Aqui, sinto-me numa aldeia. Há máquinas de costura sobre rodas, sapateiros e serviço de reparação de relógios porta-a-porta, cada um como seu pregão. Há carrinhos com peixes de aquário em sacos de plástico e outros com legumes também plastificados, deixando para trás um rasto de lixo. Mas sem dramas que depois tudo será varrido para um montinho e queimado logo ali na beira da estrada. Jakarta é poluição de todos os tipos e nem o dia amanhecia em beleza se não fosse aquele efeito de maresia e o cheiro a fumo que faz justificar o investimento nos purificadores de ar que tenho em casa.

 

Viver em Jakarta é estar preparada para a comida picante mesmo que peça sem, maravilhosos sumos de fruta, fritos e açúcar onde menos se espera. São olhares de curiosidade e preços inflacionados só porque não sou daqui. Mas, feitas as contas, eles têm razão e não faz sentido discutir por tão pouco. Tudo é aos milhares e aos milhões e vai-se a ver e são só tostões. Jakarta é calor lá fora e frio polar dentro do que seja. Leva-se sempre um casaquinho por causa do ar condicionado e o repelente de mosquitos também faz parte dos essenciais. É um teste ao sistema nervoso e mais idas ao médico do que o normal, porque entre a tripa, a pele, os ouvidos e as vias respiratórias, algo acaba por ceder.

 

 

E ainda assim, no meio desta loucura toda, ao fim deste ano a viver em Jakarta, posso dizer que estou a gostar. Sim, é possível. É tudo uma questão de adaptação de perspectiva. Eu sei que não vou viver aqui para sempre, valorizo o facto de ter uma vida confortável e compreendo que a coisa mais fácil de mudar em relação a tudo o que considero estar mal na cidade é a minha postura. No fundo, tentar ver as coisas com outros olhos antes de partir para o desespero, ajuda. E, claro, outra coisa boa desta estadia, é que pelo primeiro ano desde 2016, não vou mudar de país.
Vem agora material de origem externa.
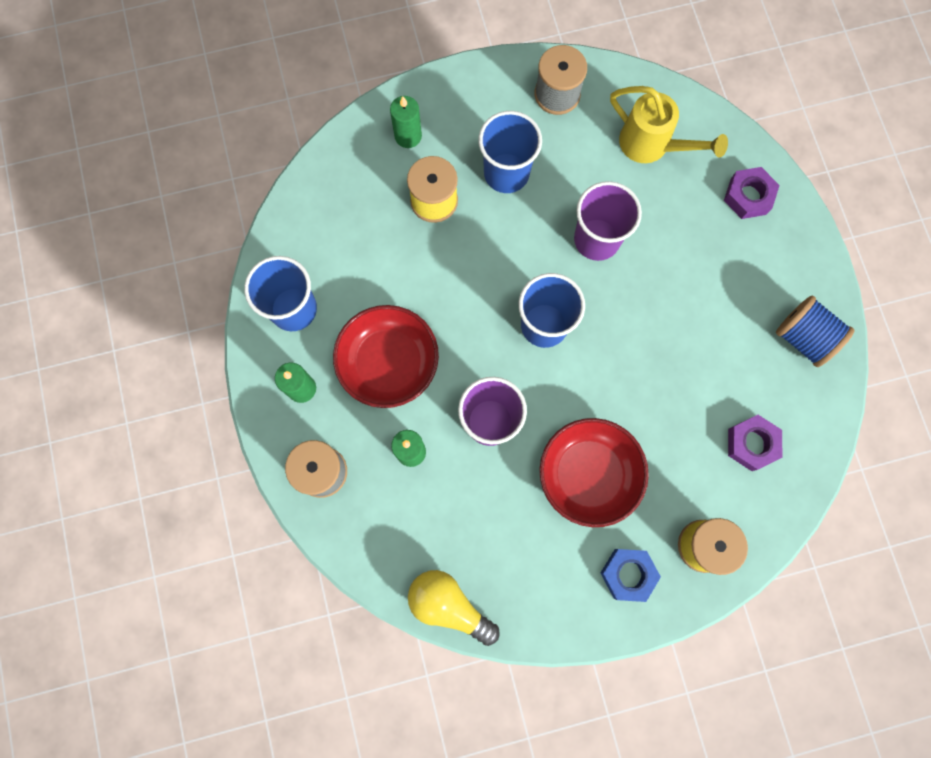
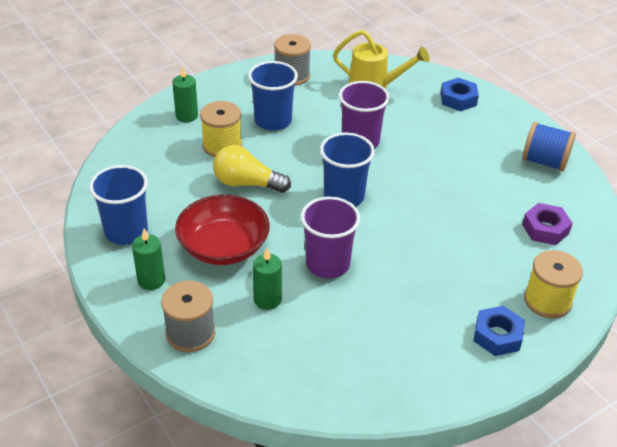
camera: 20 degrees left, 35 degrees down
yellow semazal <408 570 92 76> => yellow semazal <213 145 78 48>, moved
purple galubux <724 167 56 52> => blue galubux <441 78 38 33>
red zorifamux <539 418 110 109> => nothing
Porque, caso estejam desatentos ou só agora cá tenham aterrado, desde 2016, que TODOS os anos me tenho mudado. E, por muito que eu goste de mudanças, sabe muito bem ter esta folga. 

 

Por isso, quando sobre viver em Jakarta digo “está tudo normal e sem emoção”, soa desinteressante mas são mesmo as melhores notícias que posso dar.